To achieve this, the company’s teams merged the data records of all 113 offices of the Central Criminal Records Bureau in Bulgaria. Thus, the data on the status of citizens will be processed and stored in a single database instead of the multiple local databases kept by the district courts having jurisdiction over the area where applicants were born. For many years, the local databases of the criminal record offices were updated manually, on the basis of court bulletins, meaning that the process was extremely unreliable, labour-intensive and difficult to supervise.

We had the honour and privilege to participate in yet another project that facilitates everyday life for Bulgarian citizens. Integration with multiple European and Bulgarian systems in real time will streamline the work of the Ministry of Justice. I wish the system longevity, same as the liens register that we developed, which has recently celebrated its 25th anniversary, Yonko Terziev, Head of Software Development at TechnoLogica, said at the press conference organised by the Ministry of Justice.

‘I would like to thank Mr. Terziev and everyone at TechnoLogica for their excellent work,’ Krum Zarkov, Minister for Justice, said.
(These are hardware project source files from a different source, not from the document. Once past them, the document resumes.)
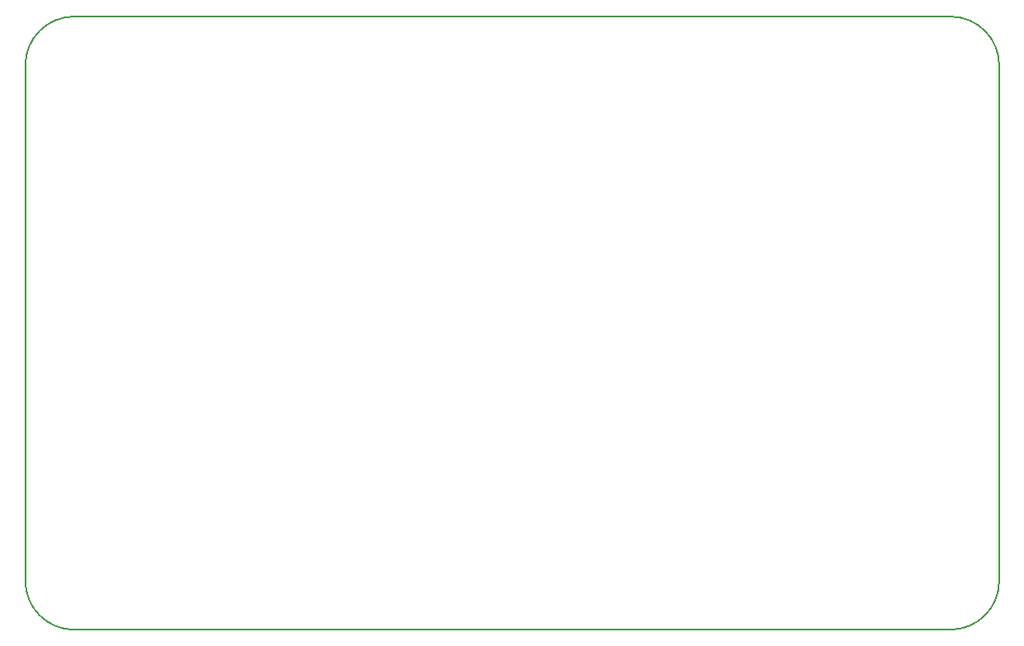
<source format=gm1>
%TF.GenerationSoftware,KiCad,Pcbnew,5.0.2+dfsg1-1*%
%TF.CreationDate,2021-08-11T18:46:01+02:00*%
%TF.ProjectId,clock_gen,636c6f63-6b5f-4676-956e-2e6b69636164,rev?*%
%TF.SameCoordinates,Original*%
%TF.FileFunction,Profile,NP*%
%FSLAX46Y46*%
G04 Gerber Fmt 4.6, Leading zero omitted, Abs format (unit mm)*
G04 Created by KiCad (PCBNEW 5.0.2+dfsg1-1) date Wed 11 Aug 2021 06:46:01 PM CEST*
%MOMM*%
%LPD*%
G01*
G04 APERTURE LIST*
%ADD10C,0.150000*%
%ADD11C,0.200000*%
G04 APERTURE END LIST*
D10*
X195969400Y-121574000D02*
G75*
G02X190969400Y-126574000I-5000000J0D01*
G01*
X100969400Y-126574000D02*
G75*
G02X95969400Y-121574000I0J5000000D01*
G01*
X190969400Y-63574000D02*
G75*
G02X195969400Y-68574000I0J-5000000D01*
G01*
X95969400Y-68574000D02*
G75*
G02X100969400Y-63574000I5000000J0D01*
G01*
D11*
X95969400Y-121574000D02*
X95969400Y-68574000D01*
X190969400Y-126574000D02*
X100969400Y-126574000D01*
X195969400Y-68574000D02*
X195969400Y-121574000D01*
X100969400Y-63574000D02*
X190969400Y-63574000D01*
M02*

</source>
Mihail Aleksov, President of the Pernik District Court, and representative of the Supreme Judicial Council in the working group on the development of the Judicial Status Centralised Automated Information System, also expressed satisfaction with the work of the contractor: ‘I would like to thank TechnoLogica who were extremely responsive and met all new requirements that were not included in the original terms of reference.

In addition to the changes in online service delivery, the new information system also enables paper criminal record certificates to be issued to all citizens from any criminal record bureau in Bulgaria, regardless of a person’s place of birth or address registration. The paper original of the certificate has a QR code linked to the electronic content of the document.

This is a great relief because district court reports show that citizens still prefer to apply for criminal records over the counter, and not online, which was probably due to the limitations that the electronic service provided until now.

For example, Sofia District Court, the largest trial court in Bulgaria, issues about 90 000 paper certificates a year — approximately 20 000 more than the total number of electronic documents issued by the Ministry of Justice to date. And if the data from the other 112 district courts in Bulgaria is added, the number of those who still prefer the analogue service is fairly impressive.

This ratio is likely to change with the promotion of the new electronic criminal record certificate, as access to the new service is already available to a maximum number of Bulgarians.